Dr Sarah Dickin, Stockholm Environment Institute
Although terms like ‘climate finance’ or ‘decarbonisation’ mean little to poor people living in Burkina Faso, they are intimately familiar with risks linked to variable climate conditions. Meanwhile, at the global level the climate community is awakening to the adaptation needs of low-income countries. In connection, there is increasing awareness that climate-related challenges threaten progress towards securing safe water and sanitation. This is already obvious for people grappling with prioritising water use for cooking over laundry on a day-to-day basis, and it is clear that water is central to climate change adaptation.
Growing efforts seek to address these challenges, such as through inclusion of water issues in National Adaptation Plans and ‘climate-proofing’ water and sanitation infrastructure. However, is the design and implementation of these adaptation solutions guided by an understanding of differentiated vulnerabilities? In reality, many initiatives have poorly integrated considerations of disadvantaged or marginalised groups, with only one in ten initiatives considering gender[i]. As climate adaptation is increasingly mainstreamed into the water, sanitation and hygiene (WASH) sector, it is important to consider how changes may reinforce existing inequalities relating to obtaining and managing water, such as the unpaid and time-consuming water-collection work done by women and girls in many countries.
Some women need to collect enough water each day for household use, livestock, and small businesses
As part of a REACH Catalyst grant, we carried out research in the Centre-East region of Burkina Faso in West Africa (ranking 185 on the Human Development Index). Our findings pointed to the importance of gender considerations in understanding how people cope with water insecurity. Due to inadequate water quantities during the dry season, women use strategies like getting up very early to collect water, making water reserves, prioritising water uses in the household, and sometimes abandoning small businesses like shea butter production.
Despite feeling overburdened with the large amount of time required to collect scare water, women said they do not dare to ask for help from men in their family, because the men would be looked down on by others. As well, men are expected to pay water user fees and other household expenses, which become more challenging to cover if poor agricultural yields impact household finances.
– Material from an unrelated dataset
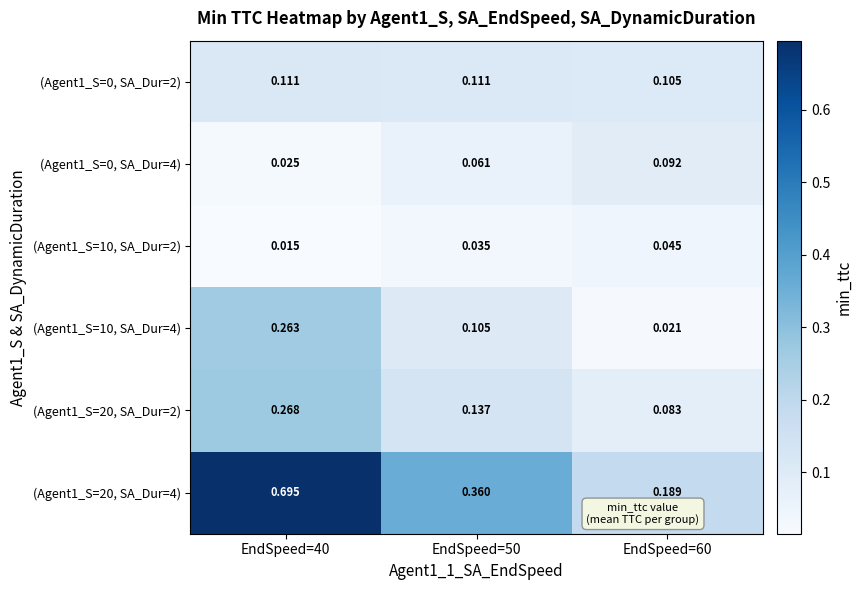

Is the value of (Agent1_S=0, SA_Dur=4) at EndSpeed=40 greater than the value of (Agent1_S=0, SA_Dur=2) at EndSpeed=60?

No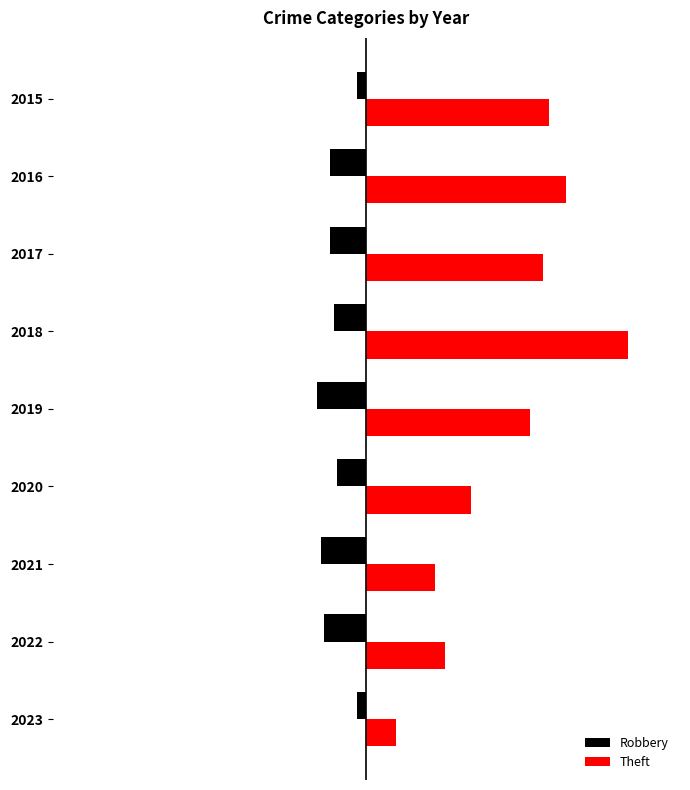

What are all the series names shown in the legend?

Robbery, Theft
Sometimes, this means relying on more limited revenue streams from small businesses conducted by female family members, using extremely unsafe water supplies, or young men leaving to work in other countries, like the seasonal tomato-picking industry in Italy.
Men in a Centre-East region village share insights on their greatest water challenges
It is clear that some of these coping strategies will not work in the long run, as climate projections show longer dry spells and a later start to the rainy season in the region. To deal with changing climate conditions, some water-related gender roles may also need to change. These issues are often a touchy subject, but adapting to change could provide an entry point for men and women to discuss these challenges. In particular, development organisations and authorities working in the water sector can make an effort to support empowerment of women as agents of change to ensure benefits resulting from adaptation actions, like the developing of small water storage reservoirs, are equitably shared. This is important because, although women deal with day-to-day water issues, men are the ones participating in community water committees or addressing local authorities. A chance for more equal representation will reduce those left out of the discussion. Our REACH study highlights the importance of gender considerations in climate-resilient WASH programmes, such as Wateraid’s work to help communities create plans to deal with water scarcity, who collaborated in this research. This echoes priority areas outlined at a global level in the first-ever ‘Gender Action Plan’ at the COP23 climate meeting, including gender-responsive implementation, capacity building, women’s leadership, and monitoring and reporting.
Researchers can play an important role in addressing these challenges by developing better monitoring tools, and collecting data separately for women and men that captures their different realities. As the next part of this REACH study, we will develop an ‘empowerment in WASH index’ to measure men and women’s household water-related decision-making, resources and participation, and help decision-makers and communities identify ways to tackle disempowerment that exacerbates water security risks.
 Ford, J.D., Berrang-Ford, L., Bunce, A., McKay, C., Irwin, M., Pearce, T., 2015. The status of climate change adaptation in Africa and Asia. Reg. Environ. Chang. 15, 801–814. doi:10.1007/s10113-014-0648-2
Understanding women’s water, sanitation, and hygiene (WASH) vulnerability is one of 12 Catalyst projects funded through REACH Partnership Funding. The research will continue until March 2019 with a REACH Accelerated grant, Empowerment of vulnerable people to address household WASH security risks.